The wild west theme I jokingly introduced for stage 13 has taken on a life of its own. Today’s stage finished in Sierra Nevada of all places! We have also noticed an alarming increase in people wearing cowboy hats. One guy was even getting around on horseback.
This could go one of 2 ways. The realist in me is adamant this is just a great anthropology lesson in the significant cultural influence the Spanish had in the creation of what comes to mind when we think of the American frontier (and that everyone, worldwide, rode horses at some stage).

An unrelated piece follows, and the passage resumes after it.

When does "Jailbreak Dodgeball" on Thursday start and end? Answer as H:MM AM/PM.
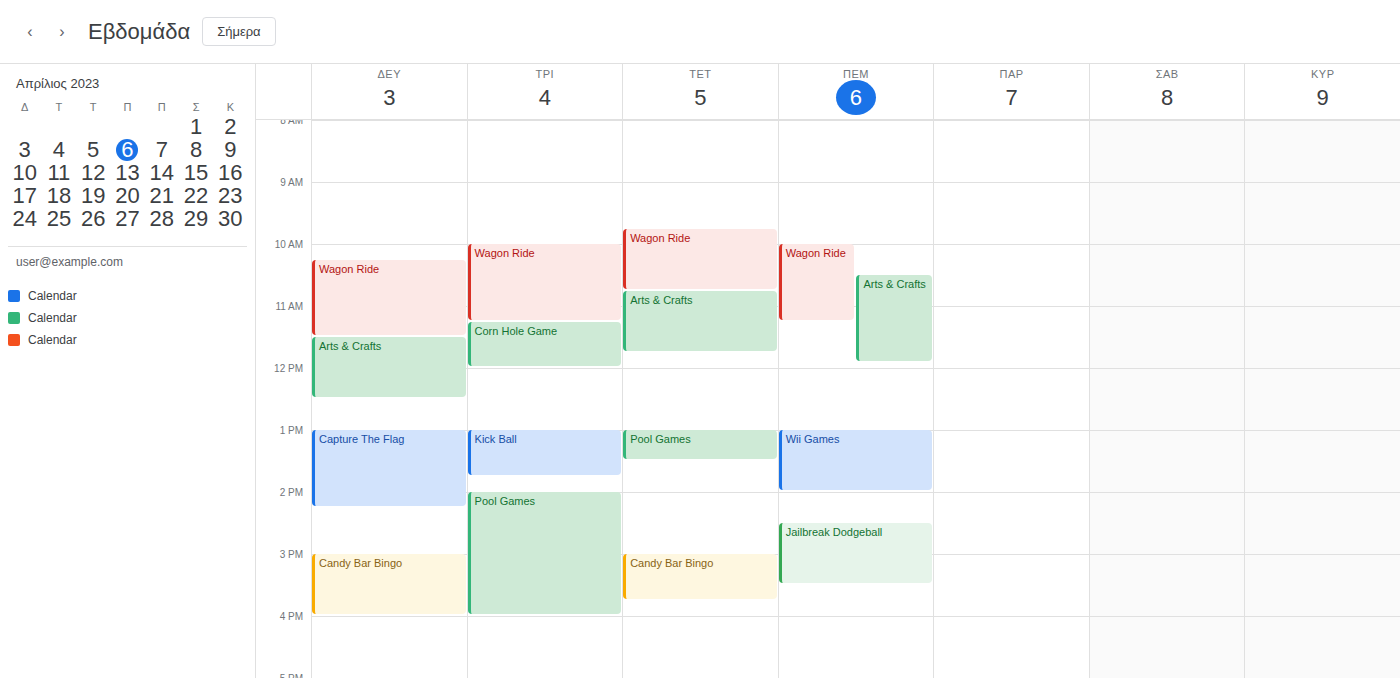
2:30 PM to 3:30 PMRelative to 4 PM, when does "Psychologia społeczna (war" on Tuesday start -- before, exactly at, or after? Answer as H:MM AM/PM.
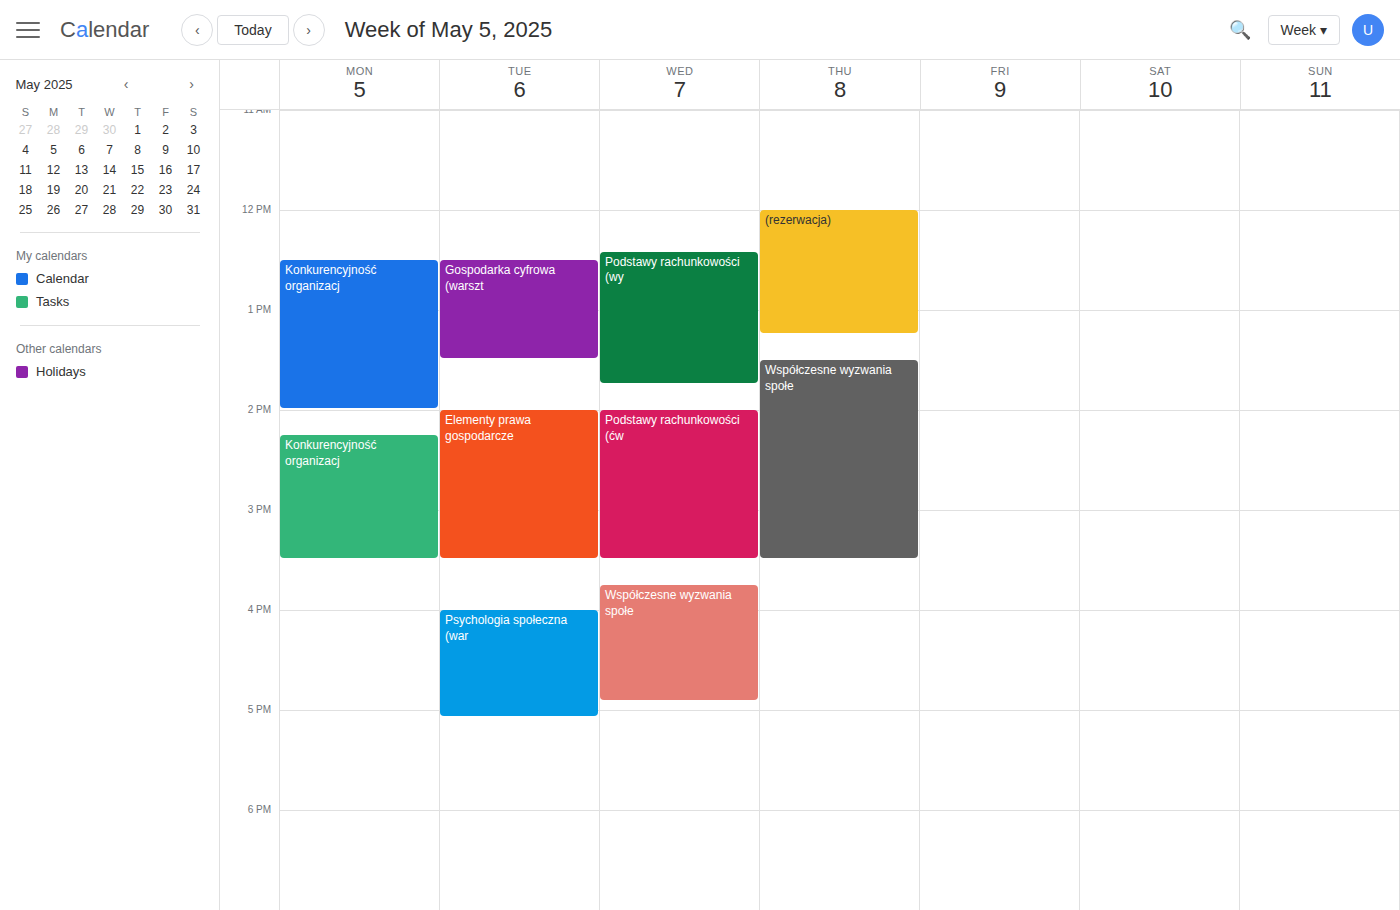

On the other hand, the daydreamer in me is hoping this strange set of largely-insignificant coincidences continues - and that the whole thing takes on a western motif. I already have the right name for it - ‘Beardy’s Caravan’ - now I just need the right theme music to get around to. Where is Ennio Morricone when you need him?
After yesterday's bus fiasco I was rather concerned about getting on another one (in order to shoot the featured climb). However, other than running into a police motorbike along the way, we didn't have too many problems. We hopped out early (with 1km to go), but ended up walking all the way to the top anyway.
Not finding a spot we were happy with, we started walking back down again - and even a little further - searching for the right location. It wasn't easy as the climb didn't have a steep gradient and the road was wide, the complete opposite to yesterday's finale. We were also running out of time.
Eventually, after much indecision, I settled on a spot above the road. The rocks were largely made up of slate, and very slippery underfoot. As I skated around near the edge, I was very careful not to knock any loose rubble onto the road below. As the riders passed I snapped away, before skating down the slate slope to capture images from the road.
After the last grupetto had passed, I walked back down to the press room. Luckily, this turned out to be much quicker than catching the bus.
The Don came back with some interesting news. He had been speaking to a member of the Guardia Civil that had recognised him from previous stages. He then went on to confess to being a Caravan fan - he was following me on Instagram and liked the photos!
“Wow” I said “I must find this guy”. Maybe this explains why I haven't been thrown from the course recently?